**WHAT YOU ARE ASKED TO DO:**
Print the data below exactly as it stands, and keep the pictures out.

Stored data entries
+-------+

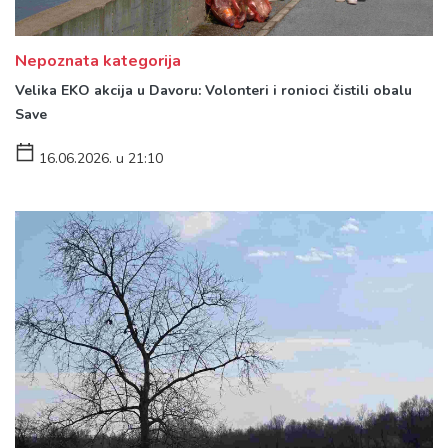
Nepoznata kategorija
Velika EKO akcija u Davoru: Volonteri i ronioci čistili obalu
Save
16.06.2026. u 21:10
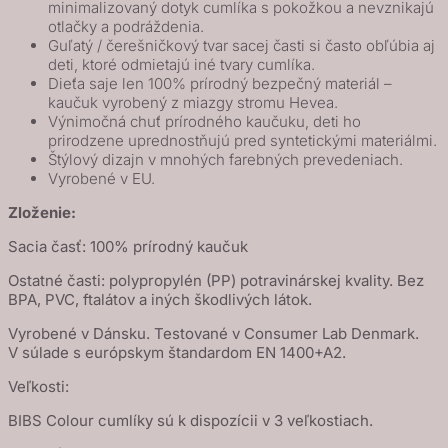
minimalizovaný dotyk cumlíka s pokožkou a nevznikajú
otlačky a podráždenia.
Guľatý / čerešničkový tvar sacej časti si často obľúbia aj
deti, ktoré odmietajú iné tvary cumlíka.
Dieťa saje len 100% prírodný bezpečný materiál –
kaučuk vyrobený z miazgy stromu Hevea.
Výnimočná chuť prírodného kaučuku, deti ho
prirodzene uprednostňujú pred syntetickými materiálmi.
Štýlový dizajn v mnohých farebných prevedeniach.
Vyrobené v EU.
Zloženie:
Sacia časť: 100% prírodný kaučuk
Ostatné časti: polypropylén (PP) potravinárskej kvality. Bez
BPA, PVC, ftalátov a iných škodlivých látok.
Vyrobené v Dánsku. Testované v Consumer Lab Denmark.
V súlade s európskym štandardom EN 1400+A2.
Veľkosti:
BIBS Colour cumlíky sú k dispozícii v 3 veľkostiach.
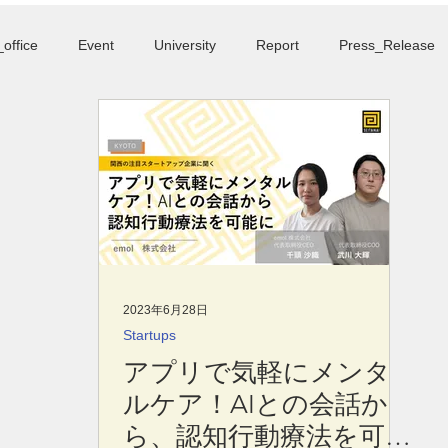
About
Blog
Member
office
Event
University
Report
Press_Release
2023年6月28日
Startups
アプリで気軽にメンタ
ルケア！AIとの会話か
ら、認知行動療法を可能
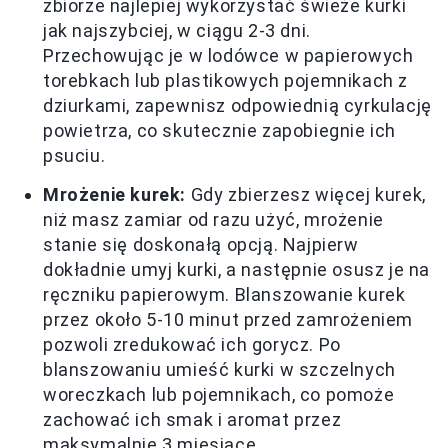
zbiorze najlepiej wykorzystać świeże kurki
jak najszybciej, w ciągu 2-3 dni.
Przechowując je w lodówce w papierowych
torebkach lub plastikowych pojemnikach z
dziurkami, zapewnisz odpowiednią cyrkulację
powietrza, co skutecznie zapobiegnie ich
psuciu.
Mrożenie kurek:
Gdy zbierzesz więcej kurek,
niż masz zamiar od razu użyć, mrożenie
stanie się doskonałą opcją. Najpierw
dokładnie umyj kurki, a następnie osusz je na
ręczniku papierowym. Blanszowanie kurek
przez około 5-10 minut przed zamrożeniem
pozwoli zredukować ich gorycz. Po
blanszowaniu umieść kurki w szczelnych
woreczkach lub pojemnikach, co pomoże
zachować ich smak i aromat przez
maksymalnie 3 miesiące.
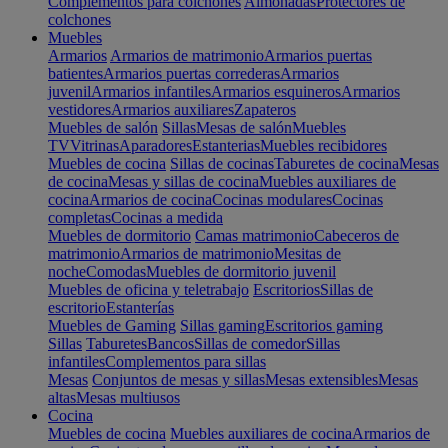
Complementos para colchones
Almohadas
Protectores de
colchones
Muebles
Armarios
Armarios de matrimonio
Armarios puertas
batientes
Armarios puertas correderas
Armarios
juvenil
Armarios infantiles
Armarios esquineros
Armarios
vestidores
Armarios auxiliares
Zapateros
Muebles de salón
Sillas
Mesas de salón
Muebles
TV
Vitrinas
Aparadores
Estanterias
Muebles recibidores
Muebles de cocina
Sillas de cocinas
Taburetes de cocina
Mesas
de cocina
Mesas y sillas de cocina
Muebles auxiliares de
cocina
Armarios de cocina
Cocinas modulares
Cocinas
completas
Cocinas a medida
Muebles de dormitorio
Camas matrimonio
Cabeceros de
matrimonio
Armarios de matrimonio
Mesitas de
noche
Comodas
Muebles de dormitorio juvenil
Muebles de oficina y teletrabajo
Escritorios
Sillas de
escritorio
Estanterías
Muebles de Gaming
Sillas gaming
Escritorios gaming
Sillas
Taburetes
Bancos
Sillas de comedor
Sillas
infantiles
Complementos para sillas
Mesas
Conjuntos de mesas y sillas
Mesas extensibles
Mesas
altas
Mesas multiusos
Cocina
Muebles de cocina
Muebles auxiliares de cocina
Armarios de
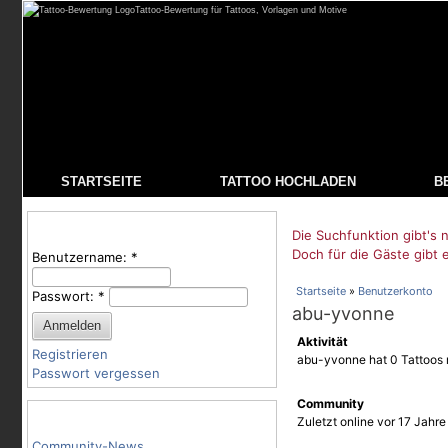
Tattoo-Bewertung für Tattoos, Vorlagen und Motive
STARTSEITE
TATTOO HOCHLADEN
B
Benutzeranmeldung
Die Suchfunktion gibt's n
Doch für die Gäste gibt 
Benutzername:
*
Startseite
»
Benutzerkonto
Passwort:
*
abu-yvonne
Aktivität
Registrieren
abu-yvonne hat 0 Tattoos 
Passwort vergessen
Community
Tattoo-Kategorien
Zuletzt online vor 17 Jahr
Community-News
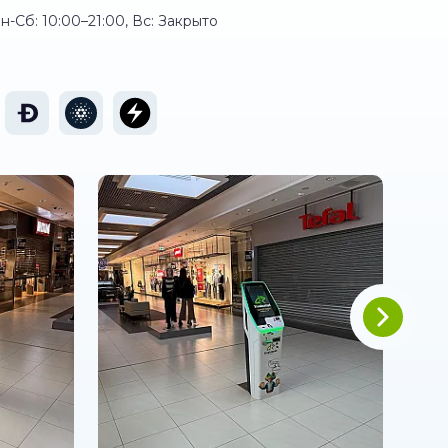
н-Сб: 10:00–21:00, Вс: Закрыто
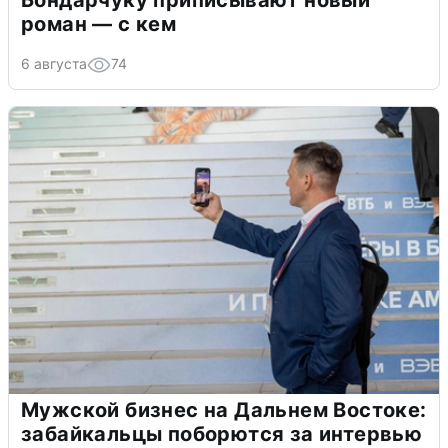
Бондарчуку приписывают новый
роман — с кем
6 августа
74
Мужской бизнес на Дальнем Востоке:
забайкальцы поборются за интервью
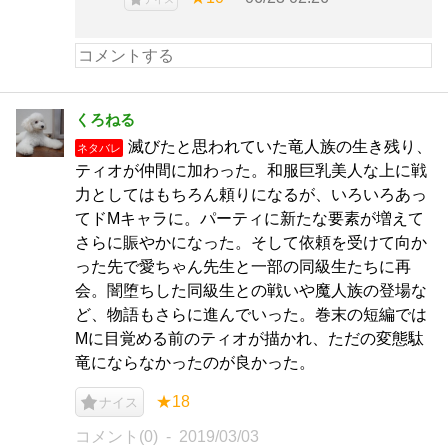
くろねる
滅びたと思われていた竜人族の生き残り、
ネタバレ
ティオが仲間に加わった。和服巨乳美人な上に戦
力としてはもちろん頼りになるが、いろいろあっ
てドMキャラに。パーティに新たな要素が増えて
さらに賑やかになった。そして依頼を受けて向か
った先で愛ちゃん先生と一部の同級生たちに再
会。闇堕ちした同級生との戦いや魔人族の登場な
ど、物語もさらに進んでいった。巻末の短編では
Mに目覚める前のティオが描かれ、ただの変態駄
竜にならなかったのが良かった。
★18
ナイス
コメント(0)
2019/03/03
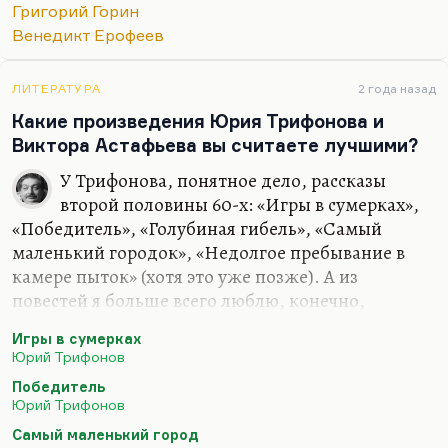
Григорий Горин
Бедовые времена, когда рыцарь становится
Венедикт Ерофеев
аутсайдером.
Кстати говоря, попытка Абдулова сыграть
ЛИТЕРАТУРА
2 года назад
Ланцелота не удалась. У него Ланцелот получился
Какие произведения Юрия Трифонова и
неубедительным: получился такой быдловатый
Виктора Астафьева вы считаете лучшими?
персонаж, но в очках. Это должен был кто-то
другой. Я не знаю, кого имел ввиду Шварц.
У Трифонова, понятное дело, рассказы
Наверное, человека вроде себя. А кто мог сыграть
второй половины 60-х: «Игры в сумерках»,
Шварца? Только ранний Гердт, в «Фокуснике».
«Победитель», «Голубиная гибель», «Самый
Молодой Гердт – ведь это было…
маленький городок», «Недолгое пребывание в
камере пыток» (хотя это уже позже). А из
повестей я больше всего люблю, конечно,
«Долгое прощание». Просто, понимаете, «Долгое
Игры в сумерках
прощание» на уровне прозы, на уровне языка
Юрий Трифонов
сделано совершенно волшебно. Когда меня
Победитель
спрашивают школьники, как писать прозу, что
Юрий Трифонов
мне представляется идеальным, я всегда читаю
Самый маленький город
вот этот первый абзац из «Долгого прощания».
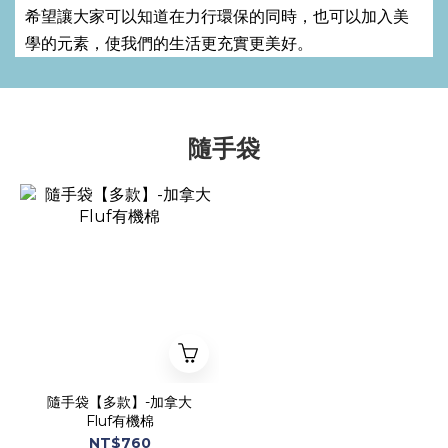
希望讓大家可以知道在力行環保的同時，也可以加入美
學的元素，使我們的生活更充實更美好。
隨手袋
隨手袋【多款】-加拿大
Fluf有機棉
NT$760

+-------+

**SOLUTION TO THE EXERCISE:**
Nepoznata kategorija
Velika EKO akcija u Davoru: Volonteri i ronioci čistili obalu
Save
16.06.2026. u 21:10
minimalizovaný dotyk cumlíka s pokožkou a nevznikajú
otlačky a podráždenia.
Guľatý / čerešničkový tvar sacej časti si často obľúbia aj
deti, ktoré odmietajú iné tvary cumlíka.
Dieťa saje len 100% prírodný bezpečný materiál –
kaučuk vyrobený z miazgy stromu Hevea.
Výnimočná chuť prírodného kaučuku, deti ho
prirodzene uprednostňujú pred syntetickými materiálmi.
Štýlový dizajn v mnohých farebných prevedeniach.
Vyrobené v EU.
Zloženie:
Sacia časť: 100% prírodný kaučuk
Ostatné časti: polypropylén (PP) potravinárskej kvality. Bez
BPA, PVC, ftalátov a iných škodlivých látok.
Vyrobené v Dánsku. Testované v Consumer Lab Denmark.
V súlade s európskym štandardom EN 1400+A2.
Veľkosti:
BIBS Colour cumlíky sú k dispozícii v 3 veľkostiach.
About
Blog
Member
office
Event
University
Report
Press_Release
2023年6月28日
Startups
アプリで気軽にメンタ
ルケア！AIとの会話か
ら、認知行動療法を可能
zbiorze najlepiej wykorzystać świeże kurki
jak najszybciej, w ciągu 2-3 dni.
Przechowując je w lodówce w papierowych
torebkach lub plastikowych pojemnikach z
dziurkami, zapewnisz odpowiednią cyrkulację
powietrza, co skutecznie zapobiegnie ich
psuciu.
Mrożenie kurek:
Gdy zbierzesz więcej kurek,
niż masz zamiar od razu użyć, mrożenie
stanie się doskonałą opcją. Najpierw
dokładnie umyj kurki, a następnie osusz je na
ręczniku papierowym. Blanszowanie kurek
przez około 5-10 minut przed zamrożeniem
pozwoli zredukować ich gorycz. Po
blanszowaniu umieść kurki w szczelnych
woreczkach lub pojemnikach, co pomoże
zachować ich smak i aromat przez
maksymalnie 3 miesiące.
Complementos para colchones
Almohadas
Protectores de
colchones
Muebles
Armarios
Armarios de matrimonio
Armarios puertas
batientes
Armarios puertas correderas
Armarios
juvenil
Armarios infantiles
Armarios esquineros
Armarios
vestidores
Armarios auxiliares
Zapateros
Muebles de salón
Sillas
Mesas de salón
Muebles
TV
Vitrinas
Aparadores
Estanterias
Muebles recibidores
Muebles de cocina
Sillas de cocinas
Taburetes de cocina
Mesas
de cocina
Mesas y sillas de cocina
Muebles auxiliares de
cocina
Armarios de cocina
Cocinas modulares
Cocinas
completas
Cocinas a medida
Muebles de dormitorio
Camas matrimonio
Cabeceros de
matrimonio
Armarios de matrimonio
Mesitas de
noche
Comodas
Muebles de dormitorio juvenil
Muebles de oficina y teletrabajo
Escritorios
Sillas de
escritorio
Estanterías
Muebles de Gaming
Sillas gaming
Escritorios gaming
Sillas
Taburetes
Bancos
Sillas de comedor
Sillas
infantiles
Complementos para sillas
Mesas
Conjuntos de mesas y sillas
Mesas extensibles
Mesas
altas
Mesas multiusos
Cocina
Muebles de cocina
Muebles auxiliares de cocina
Armarios de
Tattoo-Bewertung für Tattoos, Vorlagen und Motive
STARTSEITE
TATTOO HOCHLADEN
B
Benutzeranmeldung
Die Suchfunktion gibt's n
Doch für die Gäste gibt 
Benutzername:
*
Startseite
»
Benutzerkonto
Passwort:
*
abu-yvonne
Aktivität
Registrieren
abu-yvonne hat 0 Tattoos 
Passwort vergessen
Community
Tattoo-Kategorien
Zuletzt online vor 17 Jahr
Community-News
н-Сб: 10:00–21:00, Вс: Закрыто
Бондарчуку приписывают новый
роман — с кем
6 августа
74
Мужской бизнес на Дальнем Востоке:
забайкальцы поборются за интервью
くろねる
滅びたと思われていた竜人族の生き残り、
ネタバレ
ティオが仲間に加わった。和服巨乳美人な上に戦
力としてはもちろん頼りになるが、いろいろあっ
てドMキャラに。パーティに新たな要素が増えて
さらに賑やかになった。そして依頼を受けて向か
った先で愛ちゃん先生と一部の同級生たちに再
会。闇堕ちした同級生との戦いや魔人族の登場な
ど、物語もさらに進んでいった。巻末の短編では
Mに目覚める前のティオが描かれ、ただの変態駄
竜にならなかったのが良かった。
★18
ナイス
コメント(0)
2019/03/03
Григорий Горин
Бедовые времена, когда рыцарь становится
Венедикт Ерофеев
аутсайдером.
Кстати говоря, попытка Абдулова сыграть
ЛИТЕРАТУРА
2 года назад
Ланцелота не удалась. У него Ланцелот получился
Какие произведения Юрия Трифонова и
неубедительным: получился такой быдловатый
Виктора Астафьева вы считаете лучшими?
персонаж, но в очках. Это должен был кто-то
другой. Я не знаю, кого имел ввиду Шварц.
У Трифонова, понятное дело, рассказы
Наверное, человека вроде себя. А кто мог сыграть
второй половины 60-х: «Игры в сумерках»,
Шварца? Только ранний Гердт, в «Фокуснике».
«Победитель», «Голубиная гибель», «Самый
Молодой Гердт – ведь это было…
маленький городок», «Недолгое пребывание в
камере пыток» (хотя это уже позже). А из
повестей я больше всего люблю, конечно,
«Долгое прощание». Просто, понимаете, «Долгое
Игры в сумерках
прощание» на уровне прозы, на уровне языка
Юрий Трифонов
сделано совершенно волшебно. Когда меня
Победитель
спрашивают школьники, как писать прозу, что
Юрий Трифонов
мне представляется идеальным, я всегда читаю
Самый маленький город
вот этот первый абзац из «Долгого прощания».
希望讓大家可以知道在力行環保的同時，也可以加入美
學的元素，使我們的生活更充實更美好。
隨手袋
隨手袋【多款】-加拿大
Fluf有機棉
NT$760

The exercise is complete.